São as consequências dessa luta - as benesses da classe na remuneração, na organização do trabalho, na proteção tribal ao acesso por terceiros - aliadas a uma cultura própria da estiva, que geram uma falta de simpatia generalizada pela classe. No livro de Levinson, para ilustrar a perceção pública sobre os estivadores, relata-se a anedota inglesa segundo a qual um estivador foi apanhado a roubar uma barra de ouro, e a sanção aplicada foi descontarem-lhe o valor da barra de ouro do ordenado seguinte. Tudo isso também muito presente no Há Lodo no Cais (que no Brasil se estreou como Sindicato de Ladrões...). Ao contrário do que se passa com greves de professores, funcionários públicos, ou médicos, ninguém está verdadeiramente ao lado dos estivadores (a não ser algum romantismo que grassa em institutos de investigação laboral, e a natural hipocrisia e oportunismo dos partidos à esquerda). Mas a maior prova que os estivadores pouco apoio têm nessa mesma esquerda vê-se no facto de a ministra do Mar e o primeiro-ministro se terem permitido responder-lhes com voz grossa, sem medo do Bloco nem do PC. Se o acordo será aceite, se será cumprido, vamos ver. Se a história é uma boa bola de cristal, até ao verão temos outra greve e mais à frente teremos outro acordo.
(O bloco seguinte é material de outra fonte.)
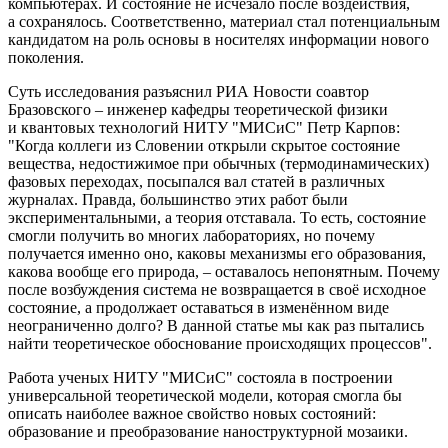
компьютерах. И состояние не исчезало после воздействия,
а сохранялось. Соответственно, материал стал потенциальным
кандидатом на роль основы в носителях информации нового
поколения.
Суть исследования разъяснил РИА Новости соавтор
Бразовского – инженер кафедры теоретической физики
и квантовых технологий НИТУ "МИСиС" Петр Карпов:
"Когда коллеги из Словении открыли скрытое состояние
вещества, недостижимое при обычных (термодинамических)
фазовых переходах, посыпался вал статей в различных
журналах. Правда, большинство этих работ были
экспериментальными, а теория отставала. То есть, состояние
смогли получить во многих лабораториях, но почему
получается именно оно, каковы механизмы его образования,
какова вообще его природа, – оставалось непонятным. Почему
после возбуждения система не возвращается в своё исходное
состояние, а продолжает оставаться в изменённом виде
неограниченно долго? В данной статье мы как раз пытались
найти теоретическое обоснование происходящих процессов".
Работа ученых НИТУ "МИСиС" состояла в построении
универсальной теоретической модели, которая смогла бы
описать наиболее важное свойство новых состояний:
образование и преобразование наноструктурной мозаики.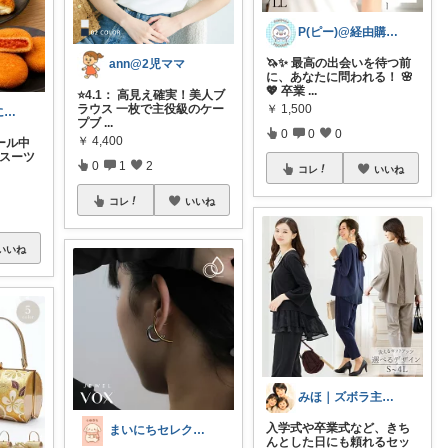
P(ピー)@経由購入します！
🦄✨ 最高の出会いを待つ前
ann@2児ママ
に、あなたに問われる！ 🌸
💖 卒業
...
⭐4.1： 高見え確実！美人ブ
￥
1,500
ラウス 一枚で主役級のケー
良いものを皆にシェアしたい
プブ
...
0
0
0
￥
4,400
ール中
ルスーツ
0
1
2
コレ
いいね
コレ
いいね
いいね
みほ｜ズボラ主婦の暮らしROOM
入学式や卒業式など、きち
まいにちセレクトdays
んとした日にも頼れるセッ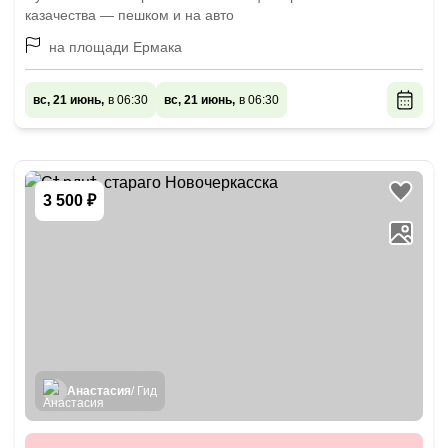
казачества — пешком и на авто
на площади Ермака
вс, 21 июнь,
в 06:30
вс, 21 июнь,
в 06:30
3 500 ₽
Анастасия
/ Гид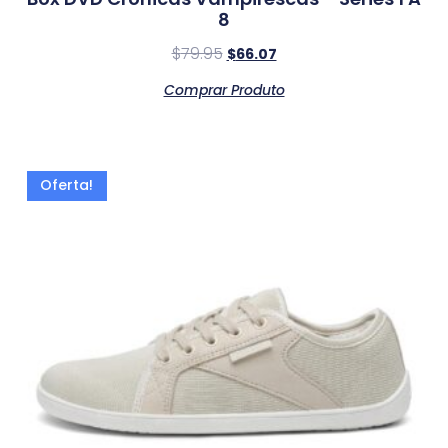
8
$
79.95
$
66.07
Comprar Produto
Oferta!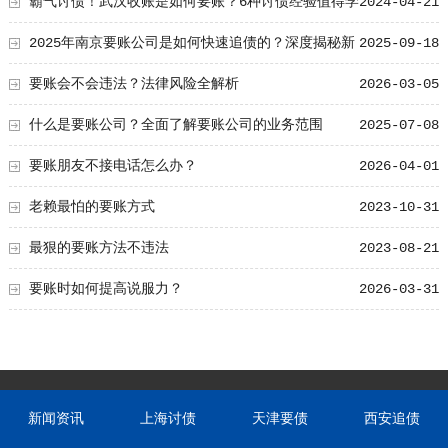
霸气讨债！武汉收账是如何要账？6种讨债经验值得学
2024-04-21
习！
2025年南京要账公司是如何快速追债的？深度揭秘新
2025-09-18
方法
要账会不会违法？法律风险全解析
2026-03-05
什么是要账公司？全面了解要账公司的业务范围
2025-07-08
要账朋友不接电话怎么办？
2026-04-01
老赖最怕的要账方式
2023-10-31
最狠的要账方法不违法
2023-08-21
要账时如何提高说服力？
2026-03-31
新闻资讯
上海讨债
天津要债
西安追债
Mas mais do que as concessões da greve importa discutir as próprias concessões dos portos, e a falta de competitividade dos nossos portos em relação aos espanhóis. João Carvalho, presidente da Autoridade da Mobilidade e dos Transportes (AMT) foi há umas semanas ao Parlamento chamar a atenção para o facto de os prazos mais curtos de concessão dos nossos portos nos colocar numa desvantagem em relação a Espanha e outros países. Estender o prazo das concessões é um imperativo que permitirá maiores investimentos de capital, maior competitividade, maior rapidez nas entregas, menores custos. Também para os compradores dos sofás IKEA. Nas ilhas e no continente. É assim quando o mercado impera, e somos todos iguais.